Heart Practice: Notice when anger and blaming occurs. Sometimes it is an appropriate response to a mistake or wrongdoing, but often it serves a protective function of keeping us unaware of other feelings. Pause and see if any other feelings come up. Treat these other feeling kindly and resist the temptation to begin self blame and negative self talk as a way to push away soft feeling like shame, sadness, or disappointment.
Ask others: Once you have grounded yourself (below) and have identified the feelings that go along with your anger, own your own power and have a direct conversation with the person rather than talking about them to someone else. Blaming conversations create toxic environments so clear the air. Ask others how the situation affected them. Experiment with sharing some of your softer reactions to the situation with others and notice if it improves the situation or relationship.

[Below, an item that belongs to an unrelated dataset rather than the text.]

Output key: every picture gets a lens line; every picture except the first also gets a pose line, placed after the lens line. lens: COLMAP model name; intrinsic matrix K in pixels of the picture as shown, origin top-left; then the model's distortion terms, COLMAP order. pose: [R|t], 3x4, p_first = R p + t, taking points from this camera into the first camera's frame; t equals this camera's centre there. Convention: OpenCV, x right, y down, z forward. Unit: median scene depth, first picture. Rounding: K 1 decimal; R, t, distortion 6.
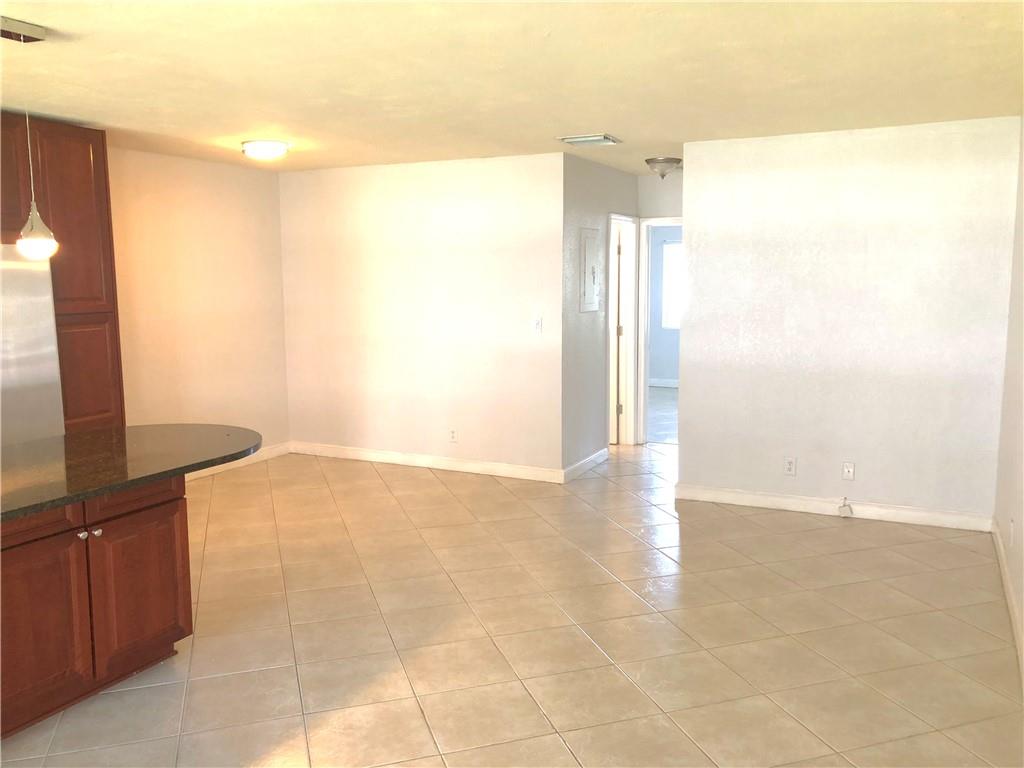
lens RADIAL K [[850.2, 0, 484.7], [0, 850.2, 374.8], [0, 0, 1]] dist [0.041946, -0.026523]
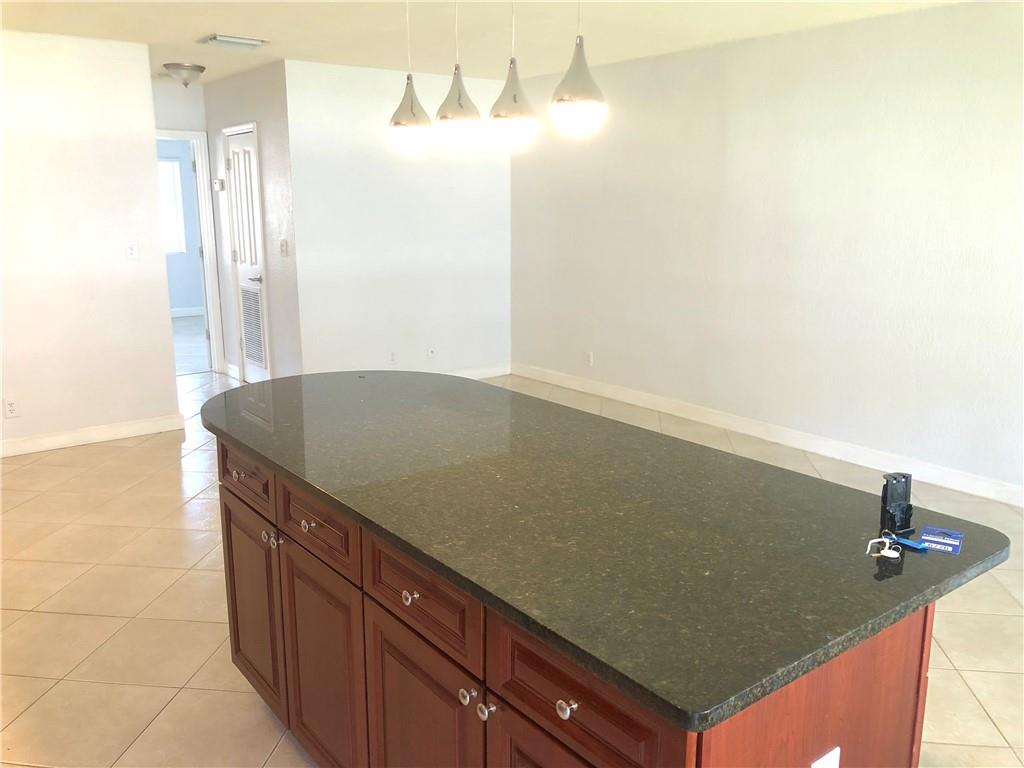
lens RADIAL K [[850.2, 0, 517.6], [0, 850.2, 384.2], [0, 0, 1]] dist [0.041946, -0.026523]
pose [[0.445076, -0.195743, 0.873837, -0.562990], [0.105515, 0.980483, 0.165889, -0.031518], [-0.889255, 0.018370, 0.457044, 0.278074]]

Body Practice: When you start behaving in ways that indicate that you are angry, frustrated or resentful, do something physical. Take a walk or workout if possible.
If you are a One, a walk in nature or around the block will put you back in touch with physical sensations and feelings. Gently inhale and feel the sensation of the breath. Imagine you are spready energy into the cells of your body.
If you are an Eight, it can release pent up and rising anger or it may re-energize you from deep frustration. Breathe deeply into the diaphragm and relax and let go on the exhalation. Don’t power up into your chest as this armors you from feeling. (Think Gaston from Beauty and the Beast).
For Nines, physical activity is helpful as long as you check in with yourself every 10 minutes and ask, “Am I still paying attention to what triggered my anger?” and “What am I thinking and feeling about it right now?” You are different from the One and the Eight because belly breathing relaxes you. As a Nine, this actually feeds your pattern. Rather, breathe into your heart and feel sensations. Feel your life force energy.